Я не действовал в рамках правовых, поскольку исходно считаю незаконной узурпацию власти большевиками. Конечно, деятельность имела «ограничители». Я не переходил границ, в которых резко оппозиционная партия работает в демократической стране. Повторю девиз НТС и свой: «Не автоматы, а книги!»

Я — солдат идеологической войны и в определенный момент счел выгодным выбрать тюрьму как поле боя. Всякий, кто обратится к моим заявлениям того времени, убедится в этом. Меня долго не трогали, но в нужный момент я сделал такие заявления, после которых с точки зрения ГБ было просто «неэтично» меня не арестовать. Даже радио «Свобода» передавало эти заявления с купюрами.

Вопрос: Как вы перенесли переход из вольной жизни в заключение? Как происходили арест, следствие, какие конкретные обвинения вам предъявили? Допускали ли вы на следствии компромиссы, признали вину или продолжали отстаивать свои убеждения? Наиболее яркие впечатления этого периода?

Ответ: Переход в заключение расценил как возможность отойти от мирской суеты, заняться математикой, почитать книги. На воле времени не хватало. А библиотека в Лефортово, по слухам некогда замечательная, еще, к счастью, вконец не разворована.

На следствии все было ясно, причем обоюдно. Еще до ареста мне через посредников откровенно предложили альтернативу: тюрьма или эмиграция. Для меня же выбора не было, т. е. он был очевиден.

Вечером накануне ареста мы с друзьями устроили по этому поводу банкет (за мной уже ездили по городу, следили — выполняли традиционный предарестный ритуал). Сварили и пили самогон. Сам арест проходил достойно, честно, без всяких там: «Откройте! Вам телеграмма!» 17 июня 1982 года в 8 утра в дверь позвонили, резко и решительно. Я заглянул в «глазок». Стоявший человек — капитан Мелехин (тогда еще старший лейтенант) обаятельно улыбнулся и сказал: «Здравствуйте, Валерий Анатольевич! Вот и мы!» Дверь все же я открывать не стал, дабы подчеркнуть свое отношение к событию как незаконному: «Ломайте, грабьте, уводите». Дверь начали выламывать. Я сжег несколько бумаг для демонстрации спокойствия — дома ничего важного не хранил. Просто хотел показать для кого-то в будущем, как вести себя в подобной ситуации. Сосредоточился, помолился. Мама очень нервничала, и я в конце концов позволил ей открыть дверь.

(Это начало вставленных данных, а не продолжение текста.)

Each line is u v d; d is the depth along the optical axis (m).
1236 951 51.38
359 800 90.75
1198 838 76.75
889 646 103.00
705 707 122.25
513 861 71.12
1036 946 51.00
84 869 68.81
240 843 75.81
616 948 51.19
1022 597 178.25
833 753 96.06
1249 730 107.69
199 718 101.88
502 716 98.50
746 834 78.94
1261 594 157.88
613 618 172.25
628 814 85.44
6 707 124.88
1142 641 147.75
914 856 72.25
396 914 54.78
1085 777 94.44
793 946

Следствие проходило без «приключений». Работали хорошие психологи, деловые люди, не терявшие времени зря. С ходу предупредили: несмотря на отказ от участия в следствии, будут силой водить на допрос. Положил за правило не оказывать бессмысленного физического сопротивления. Предложил в общих интересах только сократить количество допросов. Я охотно и подробно отвечал на общие вопросы, излагал программу, цели, убеждения. На первый же вопрос о конкретном человеке ответил: «Подобные вопросы оскорбительны не для меня, а для вас самих. А я не хотел бы быть о вас дурного мнения». Вопросы прекратились. В эпизодах обвинения фигурировали написание заявлений и передача их на Запад. В частности, текст «Моя позиция» — экскурс в историю с выводами о необходимости борьбы с коммунизмом, заявление для печати по поводу первого обыска с таким же выводом (кстати, писал я его прямо во время обыска, на глазах у обыскивавших). Инкриминировались также редактирование бюллетеня СМОТа, организация распространения листовок с призывом к бойкоту коммунистических субботников (репетиция организованных забастовок).